|
|
|
|
|
by StavrosK
3316 days ago
|
|
I've found that not only is it good to not assign blame in postmortems, but it's also accurate: The culprit usually is the checks and balances, as mistakes will happen, and the goal should be to have failsafes and detection. I'm reminded of airplane accidents: Whenever you hear of an airplane accident, it's always some amazingly crazy series of things going exactly wrong to get the plane to crash. We have a tendency to think "wow, what bad luck", but a better way to think about it is that airplanes are so safe that an accident' can't occur unless a whole series of things go very specifically wrong.

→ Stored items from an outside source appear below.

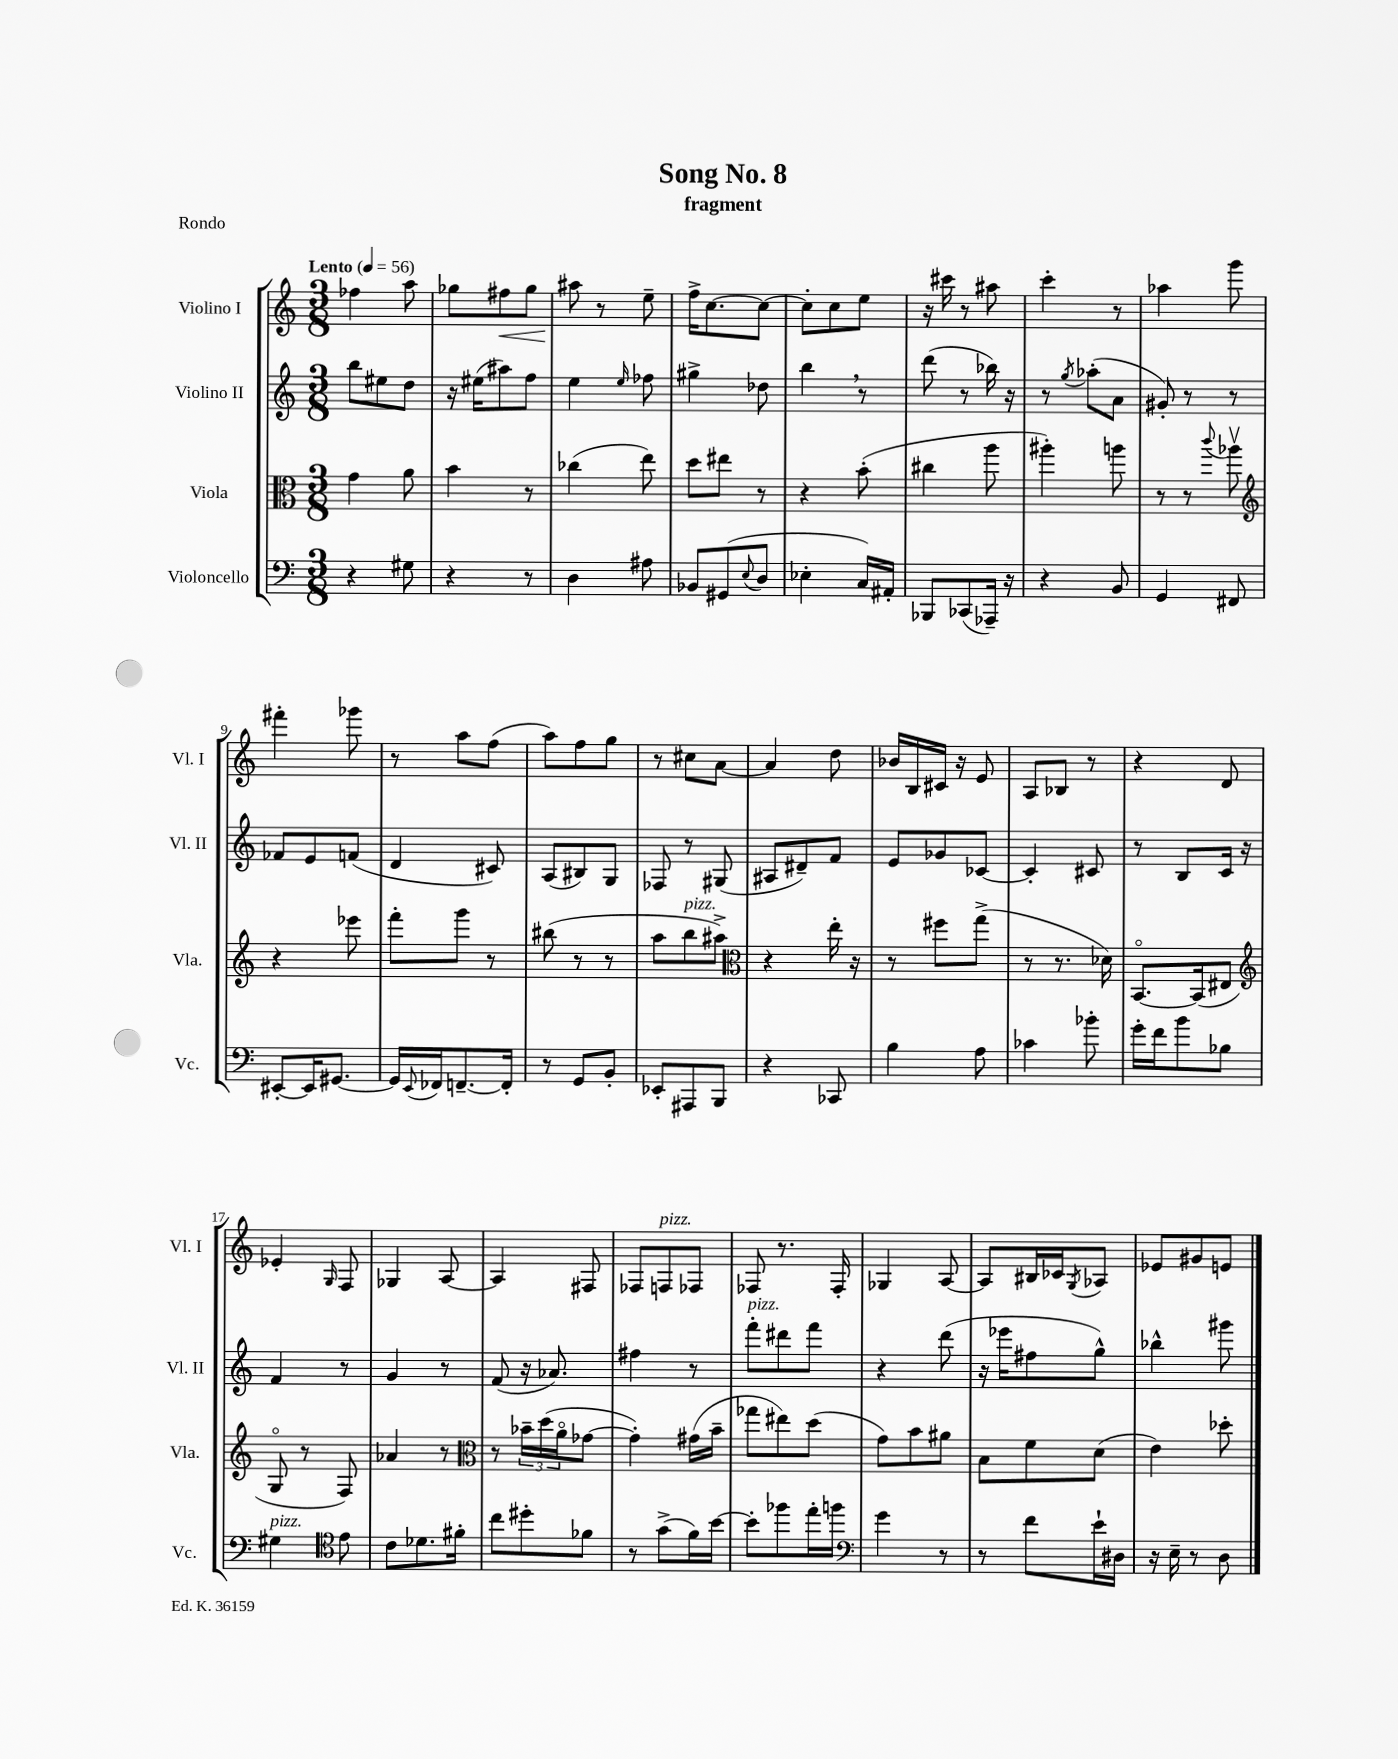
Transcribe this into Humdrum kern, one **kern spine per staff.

**kern	**kern	**kern	**kern	**dynam
*part4	*part3	*part2	*part1	*part1
*staff4	*staff3	*staff2	*staff1	*staff1
*I"Violoncello	*I"Viola	*I"Violino II	*I"Violino I	*
*I'Vc.	*I'Vla.	*I'Vl. II	*I'Vl. I	*
*clefF4	*clefC3	*clefG2	*clefG2	*
*k[]	*k[]	*k[]	*k[]	*
*M3/8	*M3/8	*M3/8	*M3/8	*
*MM56	*MM56	*MM56	*MM56	*
=1	=1	=1	=1	=1
!	!	!	!LO:TX:a:B:t=Lento	!
4r	4g\	8bb\L	4ff-X\	.
.	.	8ee#X\	.	.
8G#X\	8a\	8dd\J	8aa\	.
=2	=2	=2	=2	=2
4r	4b\	16r	8gg-X\L	.
.	.	(16ee#X\KL	.	.
!	!	!	!	!LO:HP:b
.	.	8aa#X\)	8ff#X\	<
8r	8r	8ff\J	8gg-\J	.
=3	=3	=3	=3	=3
4D\	(4cc-X\	4ee\	8aa#X\	.
.	.	.	8r	[
.	.	16qqee/	.	.
8A#X\	8ee\)	8ff-X\	8ee~\	.
=4	=4	=4	=4	=4
8BB-X/L	8dd\L	4gg#X^\	16ff^\KL	.
.	.	.	[8.cc\	.
(8GG#X/	8ee#X\J	.	.	.
8qqE/	.	.	.	.
8D/J	8r	8dd-X\	8cc\J_	.
=5	=5	=5	=5	=5
4E-X'\	4r	4bb,\	8cc'\L]	.
.	.	.	8cc\	.
16C/LL)	(8b'\	8r	8ee\J	.
16AA#X'/JJ	.	.	.	.
=6	=6	=6	=6	=6
8BBB-X/L	4cc#X\	(8ddd\	16r	.
.	.	.	16ccc#X\	.
(8CC-X/	.	8r	8r	.
16AAA-X~/Jk)	8aa\	16bb-X\)	8aa#X\	.
16r	.	16r	.	.
=7	=7	=7	=7	=7
4r	4aa#X'\)	8r	4ccc'\	.
.	.	8qgg/	.	.
.	.	(8aa-X'\L	.	.
8BB/	8aan\	8a\J	8r	.
=8	=8	=8	=8	=8
4GG/	8r	8g#X'/)	4aa-X\	.
.	8r	8r	.	.
.	8qqccc/	.	.	.
8FF#X/	8aa-Xv\	8r	8ggg\	.
!!LO:LB:g=z
=9	=9	=9	=9	=9
*	*clefG2	*	*	*
[8EE#X'/L	4r	8f-X/L	4fff#X'\	.
16EE#/K]	.	8e/	.	.
[8.GG#X/J	.	.	.	.
.	8eee-X\	(8fn/J	8ggg-X\	.
=10	=10	=10	=10	=10
16GG#/LL]	8fff'\L	4d/	8r	.
8qqEE/	.	.	.	.
16FF-X/J	.	.	.	.
[8.FFn~/	8ggg\J	.	8aa\L	.
.	8r	8c#X/)	(8ff\J	.
16FF'/Jk]	.	.	.	.
=11	=11	=11	=11	=11
8r	(8bb#X\	(8A/L	8aa\L)	.
8GG/L	8r	8B#X/)	8ff\	.
8BB'/J	8r	8G/J	8gg\J	.
=12	=12	=12	=12	=12
8EE-X'/L	8aa\L	8F-X/	8r	.
!	!LO:TX:a:i:t=pizz.	!	!	!
8AAA#X/	8bb\	8r	8cc#X\L	.
8BBB/J	8aa#X^\J)	(8G#X/	[8a\J	.
=13	=13	=13	=13	=13
*	*clefC3	*	*	*
4r	4r	8A#X/L	4a/]	.
.	.	8d#X~/)	.	.
8CC-X/	16ee'\	8f/J	8dd\	.
.	16r	.	.	.
=14	=14	=14	=14	=14
4B\	8r	8e/L	16b-X/LL	.
.	.	.	16B/	.
.	8ff#X\L	8g-X/	16c#X/JJ	.
.	.	.	16r	.
8A\	(8gg^\J	[8c-X/J	8e/	.
=15	=15	=15	=15	=15
4c-X\	8r	4c-'/]	8A/L	.
.	8.r	.	8B-X/J	.
8b-X'\	.	8c#X/	8r	.
.	16d-X\)	.	.	.
=16	=16	=16	=16	=16
16g'\LL	[8.BB/L	8r	4r	.
16f\J	.	.	.	.
8b\	.	8B/L	.	.
.	(16BB/k]	.	.	.
8B-X\J	8E#X/J	16c/Jk	8d/	.
.	.	16r	.	.
!!LO:LB:g=z
=17	=17	=17	=17	=17
*	*clefG2	*	*	*
!LO:TX:a:i:t=pizz.	!	!	!	!
4G#X\	8G/	4f/	4e-X'/	.
.	8r	.	.	.
*clefC4	*	*	*	*
.	.	.	16qqG/	.
8e\	8F/)	8r	8F/	.
=18	=18	=18	=18	=18
8c\L	4a-X/	4g/	4G-X/	.
8.d-X\	.	.	.	.
.	8r	8r	[8A/	.
16f#X'\Jk	.	.	.	.
=19	=19	=19	=19	=19
*	*clefC3	*	*	*
8cc\L	8r	(8f/	4A/]	.
8dd#X'\	24b-X~\LL	16r	.	.
.	(24dd\	.	.	.
.	.	8.a-X/)	.	.
.	24a\J	.	.	.
8f-X\J	[8g-X\J	.	8F#X/	.
=20	=20	=20	=20	=20
8r	4g-'\])	4ff#X\	8F-X/L	.
!	!	!	!LO:TX:a:i:t=pizz.	!
(8g^\L	.	.	8Fn/	.
16f\L)	(16g#X\LL	8r	8F-X/J	.
[16b\JJ	16b~\JJ	.	.	.
=21	=21	=21	=21	=21
!	!	!LO:TX:a:i:t=pizz.	!	!
8b'\L]	8gg-X\L	8fff'\L	8F-X/	.
8ff-X\	8ee#X\)	8ddd#X\	8.r	.
16ee'\L	(8dd\J	8fff\J	.	.
16ffn\JJ	.	.	16F-'/	.
=22	=22	=22	=22	=22
*clefF4	*	*	*	*
4g\	8g\L)	4r	4G-X/	.
.	8b\	.	.	.
8r	8a#X\J	(8ddd\	[8A/	.
=23	=23	=23	=23	=23
8r	8B\L	16r	8A/L]	.
.	.	16eee-X\KL	.	.
8f\L	8f\	8ff#X\	16B#X/L	.
.	.	.	16c-X/J	.
.	.	.	8qG/	.
16e`\L	(8d\J	8gg^^\J)	8A-X/J	.
16D#X\JJ	.	.	.	.
=24	=24	=24	=24	=24
16r	4e\)	4bb-X^^\	8e-X/L	.
16E~\	.	.	.	.
8r	.	.	8g#X/	.
8D\	8dd-X'\	8ggg#X\	8en/J	.
==	==	==	==	==
*-	*-	*-	*-	*-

A company's goal should be to increase the number of necessary things that need to all go wrong before there is downtime. |
|
While there are always technical causes for larger technical failures, I've seen far too many times RCA post-mortems performed that result in witch hunts instead of a solemn contemplation of how things could be better done by everyone. Such an RCA may ignore that a normally careful engineer was overworked by managers, never is lack of relevant monitoring and testing due to budget cuts cited, and you'll certainly never see "teams X and Y collaborated too much" as a reason for failure in these places. Because in a typical workplace, the company's values and culture are never related to a failure. You can't objectively measure how bad or how good a culture is either. Why make it part of post mortems when you don't think it's a failure?